Credit Card and APR Rate

Each bank sets its own terms for the credit cards it issues. Further, a given bank may set different terms for different cardholders, according to their income and credit history (a financial report card of sorts that shows how much money a person owes to his various creditors and how reliable he is about paying his bills on time). If a person has a low income and a poor credit history, the bank must assume that extending credit to him is risky, and it will likely charge him a high interest rate in order to offset this risk (or it might deny his application altogether). On the other hand, if someone has a fairly high income and an exemplary credit history, the bank will rank him as a safe person to extend credit to and will likely offer a lower interest rate.

Annual Percentage Rate (APR)
Annual percentage rate (APR) is one of the most important variables to consider when using a credit card. The APR on the card is the amount of interest, such as 15 percent, the bank will charge the cardholder per year on her revolving account balance. The higher the credit card's APR, the more it costs to carry a balance on that card.

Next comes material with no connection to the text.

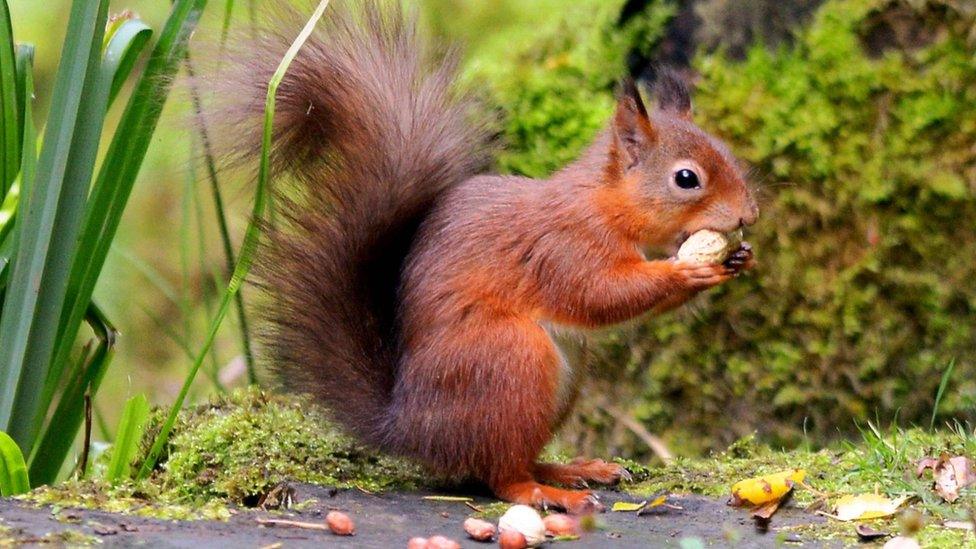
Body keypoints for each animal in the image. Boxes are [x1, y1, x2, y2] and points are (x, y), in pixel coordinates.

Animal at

Credit cards usually specify one APR for purchases and another, higher APR for cash advances. With a cash advance the cardholder withdraws money against his credit limit. To do so, he can make the transaction with a bank teller, or he can insert his credit card into an ATM (automated teller machine), enter his PIN (personal identification number), and withdraw cash. Usually only a portion of the card's total credit limit is available for cash advances. In addition, many card-issuing banks charge a cash-advance fee, typically calculated as 2 to 3 percent of the total amount of the advance.

Minimum Payments
Credit card holders receive a monthly statement, or bill, which summarizes the activity (purchases and payments) on the card for that month. The statement also specifies the minimum payment the cardholder must make for that billing period in order to keep the account in good standing. The minimum payment tends to be just a tiny amount (such as 2 to 4 percent) of the total balance; often it is only slightly more than the interest charged on the balance for the same period. Thus, if the cardholder only pays the minimum each month while the balance continues to accrue interest, it can take him years, even decades, to pay off the debt.

Late Fees
A credit card statement stipulates the date by which the payment must be received by the issuing bank. If the payment is late, the issuing bank will charge the cardholder a late fee. Late payments can also result in other penalties, such as an increase in the card's APR and a blemish on the cardholder's credit rating.

Over-Limit Penalties
If the cardholder's account balance exceeds his or her preset credit limit, the bank may charge an over-limit penalty for that billing cycle. In many cases, when someone tries to make a purchase that will put his or her account over the limit, the card will be denied at the point of sale; but if the purchase is only a few dollars over the limit, the transaction will sometimes go through. Also, sometimes it is interest charges that put the balance over the limit.